CEO of Psychosocial Health, Ministry of Public Health, Balogun Osunbiyi told the Guyana Chronicle during a telephone interview that there are 18 countries in the Caribbean who participated in the programme.

These countries include Jamaica, St Vincent and the Grenadines, Antigua and Barbuda and Trinidad and Tobago.

Osunbiyi added that the programme is a regional one for all nurses in the Caribbean. The five-day programme has five modules.

These modules include: key concepts and terms in disaster preparedness and response; needs and intervention in disaster preparedness and developing and assessing nurses’ roles in disaster management.

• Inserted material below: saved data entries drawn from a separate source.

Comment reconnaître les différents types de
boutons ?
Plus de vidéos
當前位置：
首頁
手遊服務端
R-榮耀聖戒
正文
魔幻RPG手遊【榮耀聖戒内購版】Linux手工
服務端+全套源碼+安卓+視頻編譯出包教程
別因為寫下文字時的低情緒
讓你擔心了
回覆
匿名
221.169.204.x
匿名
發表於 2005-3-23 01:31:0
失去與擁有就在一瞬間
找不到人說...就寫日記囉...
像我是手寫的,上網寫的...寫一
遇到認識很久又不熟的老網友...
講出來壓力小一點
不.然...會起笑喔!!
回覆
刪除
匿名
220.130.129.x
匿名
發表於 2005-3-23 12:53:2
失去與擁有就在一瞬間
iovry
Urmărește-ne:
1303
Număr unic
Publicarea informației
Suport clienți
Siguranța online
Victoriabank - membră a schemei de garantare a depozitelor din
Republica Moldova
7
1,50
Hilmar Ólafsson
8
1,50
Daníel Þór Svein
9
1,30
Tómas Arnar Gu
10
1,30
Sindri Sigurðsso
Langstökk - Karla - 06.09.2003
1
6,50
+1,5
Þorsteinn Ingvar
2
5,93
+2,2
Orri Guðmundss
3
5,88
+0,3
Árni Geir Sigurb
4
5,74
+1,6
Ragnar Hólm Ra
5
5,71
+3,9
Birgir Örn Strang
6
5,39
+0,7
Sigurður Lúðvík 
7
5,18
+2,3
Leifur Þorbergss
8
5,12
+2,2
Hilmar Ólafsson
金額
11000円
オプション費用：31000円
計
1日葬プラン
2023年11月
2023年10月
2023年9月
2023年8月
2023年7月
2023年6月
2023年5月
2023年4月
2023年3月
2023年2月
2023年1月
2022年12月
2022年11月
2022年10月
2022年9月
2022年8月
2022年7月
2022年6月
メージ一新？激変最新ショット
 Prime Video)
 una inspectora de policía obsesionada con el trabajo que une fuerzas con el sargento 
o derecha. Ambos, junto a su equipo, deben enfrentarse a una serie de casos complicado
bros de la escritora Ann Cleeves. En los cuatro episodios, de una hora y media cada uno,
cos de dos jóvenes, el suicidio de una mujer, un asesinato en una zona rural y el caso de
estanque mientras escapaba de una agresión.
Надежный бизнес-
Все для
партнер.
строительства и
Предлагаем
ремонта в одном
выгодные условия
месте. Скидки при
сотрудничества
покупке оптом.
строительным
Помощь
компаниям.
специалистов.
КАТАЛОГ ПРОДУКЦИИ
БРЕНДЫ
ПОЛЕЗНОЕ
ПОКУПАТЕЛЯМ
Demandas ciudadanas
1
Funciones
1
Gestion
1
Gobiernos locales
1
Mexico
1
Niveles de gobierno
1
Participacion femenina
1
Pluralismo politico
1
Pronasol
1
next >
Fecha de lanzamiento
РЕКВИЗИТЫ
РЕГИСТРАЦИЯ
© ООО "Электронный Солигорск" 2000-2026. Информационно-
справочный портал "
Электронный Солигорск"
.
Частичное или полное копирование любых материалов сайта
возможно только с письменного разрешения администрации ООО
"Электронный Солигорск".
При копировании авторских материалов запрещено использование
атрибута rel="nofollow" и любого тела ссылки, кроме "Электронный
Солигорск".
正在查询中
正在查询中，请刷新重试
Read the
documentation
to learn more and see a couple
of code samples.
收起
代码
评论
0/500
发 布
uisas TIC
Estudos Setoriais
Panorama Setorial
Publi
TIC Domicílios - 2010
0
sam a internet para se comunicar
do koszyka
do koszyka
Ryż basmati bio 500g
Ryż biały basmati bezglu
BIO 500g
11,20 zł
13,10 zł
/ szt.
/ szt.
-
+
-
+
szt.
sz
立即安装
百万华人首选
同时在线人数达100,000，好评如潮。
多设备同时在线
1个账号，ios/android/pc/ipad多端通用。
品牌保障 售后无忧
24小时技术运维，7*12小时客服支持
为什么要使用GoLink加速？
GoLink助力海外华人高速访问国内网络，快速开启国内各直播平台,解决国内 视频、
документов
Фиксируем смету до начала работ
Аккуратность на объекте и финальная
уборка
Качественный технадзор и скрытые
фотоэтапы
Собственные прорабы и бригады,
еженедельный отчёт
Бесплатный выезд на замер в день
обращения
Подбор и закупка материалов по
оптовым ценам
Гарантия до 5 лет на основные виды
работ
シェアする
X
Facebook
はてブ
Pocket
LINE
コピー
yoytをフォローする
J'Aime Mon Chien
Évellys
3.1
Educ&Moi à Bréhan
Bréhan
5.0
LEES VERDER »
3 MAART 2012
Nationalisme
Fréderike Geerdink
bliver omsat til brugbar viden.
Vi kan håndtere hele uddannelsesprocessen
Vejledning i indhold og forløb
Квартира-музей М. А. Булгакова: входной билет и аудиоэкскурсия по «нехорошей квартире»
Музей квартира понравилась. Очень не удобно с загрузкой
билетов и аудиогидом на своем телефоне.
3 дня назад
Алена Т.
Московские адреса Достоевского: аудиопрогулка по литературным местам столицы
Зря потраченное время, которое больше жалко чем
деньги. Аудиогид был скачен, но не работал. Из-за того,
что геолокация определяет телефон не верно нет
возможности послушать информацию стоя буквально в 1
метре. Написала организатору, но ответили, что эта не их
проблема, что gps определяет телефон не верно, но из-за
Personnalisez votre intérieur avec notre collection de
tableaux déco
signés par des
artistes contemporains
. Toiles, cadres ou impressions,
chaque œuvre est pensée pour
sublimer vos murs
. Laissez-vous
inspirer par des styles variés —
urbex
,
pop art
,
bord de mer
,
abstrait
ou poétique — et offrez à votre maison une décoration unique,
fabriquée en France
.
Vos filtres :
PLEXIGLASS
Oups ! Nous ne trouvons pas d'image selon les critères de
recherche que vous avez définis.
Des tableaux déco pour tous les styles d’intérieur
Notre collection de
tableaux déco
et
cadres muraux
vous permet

Osunbiyi opined that this training comes in quite handy to prevent assistance for persons, particularly those nurses who are on the frontline and who are affected by mental health issues as a result of the COVID-19 pandemic.

«Nurses have to deal with a lot of stress in coping with an infectious disease like COVID-19, while serving the needs of the general public ,» Osunbiyi added.

According to Osunbiyi, this second batch of nurses trained in Guyana, but the first of GPHC staff, which is the main hospital for COVID-19 in Guyana.